Mixed Waste: A Way to Solve the Quandary
Editors' Summary: Currently, mixed radioactive/hazardous waste is regulated by both the NRC and DOE under the Atomic Energy Act (AEA) and by EPA under RCRA. Despite the agencies' numerous and elaborate attempts to minimize and avoid conflicts between these two regulatory schemes, a fundamental conflict remains between the approaches that the two statutes take to regulating waste.
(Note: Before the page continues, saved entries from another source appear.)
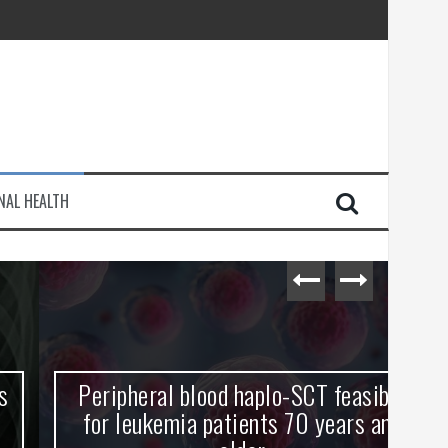
injury
NAL HEALTH
e Journey
Peripheral blood haplo-SCT feasible
L
for leukemia patients 70 years and
st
After reviewing the disparate mixed-waste regulatory schemes of the AEA and RCRA, the authors outline some of the key inconsistencies between hazardous and radioactive waste management and disposal requirements under the Acts, and examine the effect these conflicts have had on the existing mixed-waste system. They conclude that the dual regulation of mixed waste provides no discernible benefit to human health or the environment. In response to the apparent and unabated problems of the current system, which derive from the NRC's, DOE's, and EPA's claims to common jurisdiction, the authors suggest the implementation of a mixed-waste regulatory scheme based on the recognition of the physical properties of the materials in question. They maintain that there are primarily two types of mixed waste — waste that is predominately radioactively hazardous and waste that is predominately chemically hazardous — and that regulatory requirements should reflect these differences. Under their approach, RCRA's regulatory scheme would apply to a mixed waste that contains low levels of radioactivity and is predominately chemically hazardous, whereas the AEA's regulatory requirements would control the management of a mixed waste that contains any significant amount of radioactivity. The authors review as models for their recommended approach, the cooperative schemes that the NRC and EPA have developed under both the AEA, as amended by the Uranium Mill Tailings and Radiation Control Act, and the Nuclear Waste Policy Act, in regulating, respectively, uranium mill tailings and high-level waste at sites that will ultimately be owned in perpetuity by the DOE. The fact that the approach the authors recommend has worked for mill tailings for over a decade leads them to conclude that a similar program can also be successfully applied to the mixed-waste crisis. They also conclude, however, that until key regulators recognize and accept that the current mixed-waste crisis stems not from the unique physical properties of the waste but from their own jurisdictional attitudes, the mixed-waste regulatory system can only become more intractable and unworkable.